Je perds la tête. Je ne suis plus sûr de rien. Je hante les endroits connus à la recherche d'un fantôme. Je ne sais plus ce que je veux. Je la veux morte et me veux innocent. Je la sens dans ma tête, penser à ma place. J'ai un goût de cendre dans la bouche. J'entends son rire et je vois ses yeux.
Je retourne dans les bois. Je retrouve l'endroit. C'est là. Pas d'erreur possible. Je creuse. Toute la nuit je cherche son corps. Il n'y a rien. C'était peut-être juste à côté. Ou juste là. J'y passe la journée suivante, et une nuit de plus. Au matin, le sous-bois ressemble à un champ de mines. Vide de cadavre.
Je rentre. Je me couche sans espoir de dormir.

Bientôt elle sera là. Je le sais.
Elle arrive. La porte s'ouvre.
Elle émerge d'un monde auquel je ne croyais pas.
Sa tête est fracassée. Ses membres sont brisés. Le sang coule de son front ouvert comme d'une coupe trop pleine, se perd dans les plis de son sourire, noie son visage. Je me colle contre le mur.
Elle ouvre sa bouche édentée et hurle, un beuglement inhumain, la souffrance mêlée à la haine, les pleurs mêlés à des rires.
Elle déboutonne sa robe. Et ce sont les mêmes gestes qu'avant. C'est son corps qui se tord sur un rythme lancinant. Qui se baisse et se cambre, boursouflé, violet, pleins d'escarres et de pus. Une parodie d'elle-même, venue du fond du monde, pour me faire payer. La pièce baigne dans une lumière noire et je me sens partir dans une nausée sans rêves.
 
J'émerge du néant. Je suis dans mon lit et la lumière douce du matin baigne la pièce. 

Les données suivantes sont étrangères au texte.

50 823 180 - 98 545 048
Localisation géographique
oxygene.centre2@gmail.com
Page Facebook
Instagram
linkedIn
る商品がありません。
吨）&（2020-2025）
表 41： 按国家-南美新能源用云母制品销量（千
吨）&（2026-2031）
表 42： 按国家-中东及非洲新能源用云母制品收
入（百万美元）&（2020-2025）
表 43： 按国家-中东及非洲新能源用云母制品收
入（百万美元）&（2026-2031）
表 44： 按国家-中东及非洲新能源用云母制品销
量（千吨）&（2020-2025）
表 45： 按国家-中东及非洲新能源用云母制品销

J'entends quelqu'un s'affairer à côté, dans la cuisine. Je ne cherche pas à comprendre. Comme un zombie je me lève.
Elle est là. Elle se tourne, sublime, entière et immaculée. Vivante.
Un instant j'ai cru, j'ai vraiment cru avoir rêvé toute cette merde des derniers mois, de son premier rire étouffé de mépris, à notre chute.

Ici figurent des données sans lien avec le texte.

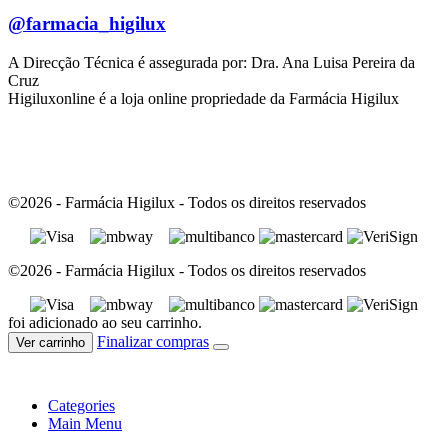
@farmacia_higilux
A Direcção Técnica é assegurada por: Dra. Ana Luisa Pereira da
Cruz
Higiluxonline é a loja online propriedade da Farmácia Higilux
©2026 - Farmácia Higilux - Todos os direitos reservados
©2026 - Farmácia Higilux - Todos os direitos reservados
foi adicionado ao seu carrinho.
Finalizar compras
Ver carrinho
Categories
Main Menu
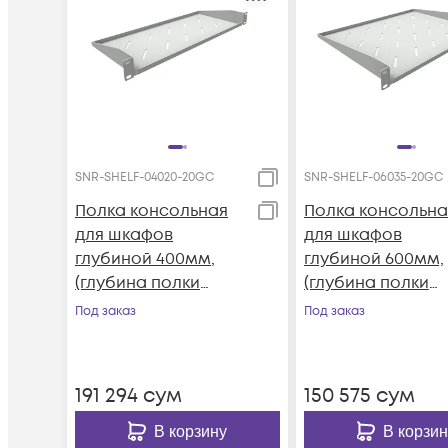
SNR-SHELF-04020-20GC
SNR-SHELF-06035-20GC
Полка консольная
Полка консольна
для шкафов
для шкафов
глубиной 400мм,
глубиной 600мм,
(глубина полки
(глубина полки
200мм)
350мм)
Под заказ
Под заказ
распределенная
распределенная
нагрузка 20кг, цвет-
нагрузка 20кг, цв
серый (SNR-SHELF-
серый (SNR-SHEL
191 294
сум
150 575
сум
04020-20GC)
06035-20GC)
В корзину
В корзин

Elle me sourit. Un sourire qui s'amuse de mes espoirs vains. Son regard perçant est un gouffre sur rien.
Et alors je sais. Elle était là hier, elle était crevée. Elle est là maintenant, elle sera là demain. Et toujours je l'adore et toujours elle me hait. Et il en sera ainsi, jusqu'à la prochaine fin.